▸ **Passage provided**:
I like that interface because it keeps things separated and generic enough:

  • reading the lines and opening/closing the resources goes to one class: Source
  • defining how the state evolves when an action is done goes to the LogarithmicCounter class
  • defining what to do exactly with each line goes in one class, the Extractor class

Now, the tricky implementation question is: how do you implement readLinesIO?

What not to do

Definitely the wrong way to do it is to use a "regular" traverse on the stream of input lines. Even with the trampolining trick described in my previous post.

Indeed traverse is going to fold everything once to go from Stream[String] to State[S, Seq[IO[B]]] then, with the initial State value, to Seq[IO[B]] which then has to be sequenced into IO[Seq[B]]. This is guaranteed to do more work than necessary. More than what a single for loop would do.

The other thing not to do is so silly that I'm ashamed to write it here. Ok, I'll write it. At least to avoid someone else the same idea. I had an implicit conversion from A to IO[A],...

That's a very tempting thing to do and very convenient at first glance. Whenever a function was expecting an IO[A], I could just pass a without having to write a.pure[IO]. The trouble is, some actions were never executed! I don't have a specific example to show, but I'm pretty sure that, at some point, I had values of type IO[IO[A]]. In that case, doing unsafePerformIO, i.e. "executing" the IO action only returns another action to execute and doesn't do anything really!

Learn your FP classes

I must admit I've been reluctant to go into what was advised on the Scalaz mailing-list: "go with StreamT", "use Iteratees". Really? I just want to do IO! Can I learn all that stuff later? I finally decided to go with the first option and describe it here in detail.

▸ **Provided data**:
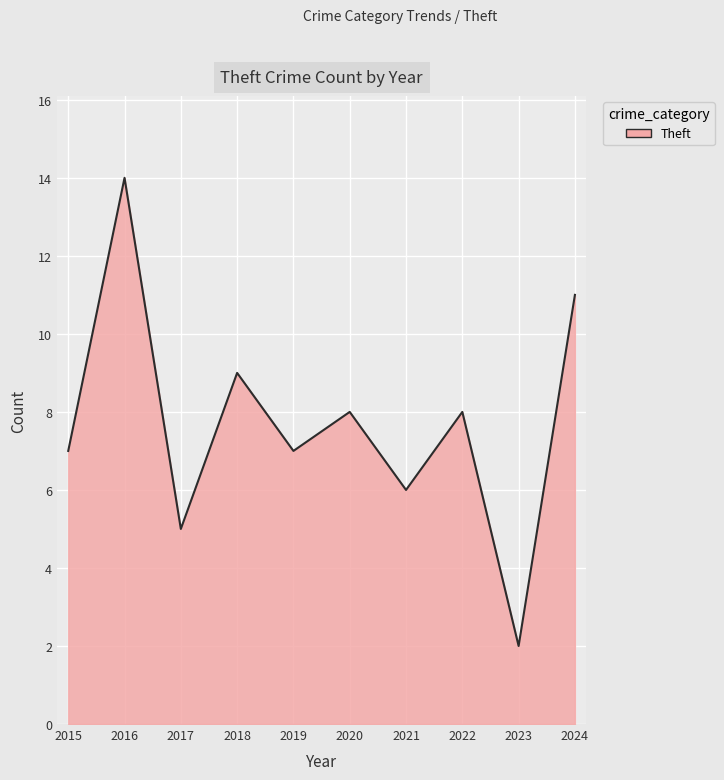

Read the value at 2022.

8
--
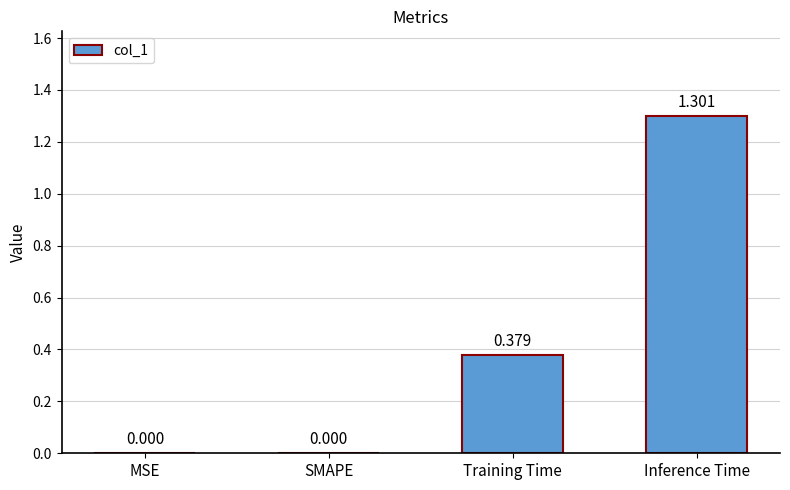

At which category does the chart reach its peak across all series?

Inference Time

▸ **Exercise details**: Please continue the passage about implementing readLinesIO, picking up right after its last sentence. The data has no connection to the passage about implementing readLinesIO.

▸ **Exercise response**:
StreamT is a "Stream transformer". It is the Scala version of the ListT done right in Haskell. That looks a bit scary at first but it is not so hard. It is an infinite list of elements which are not values but computations. So it more or less has the type Seq[M[A]] where M is some kind of effect, like changing a State or doing IO.

My first practical question was: "how do I even build that thing from a Stream of elements?"

Unfolding a data structure

Unfolding is the way. In the Scala world we are used to "folding" data structures into elements: get the sum of the elements of a list, get the maximum element in a tree. We less often do the opposite: generate a data structure from one element and a function. One example of this is generating the list of Fibonacci numbers out of an initial pair (0, 1) and a function computing the next "Fibonacci step".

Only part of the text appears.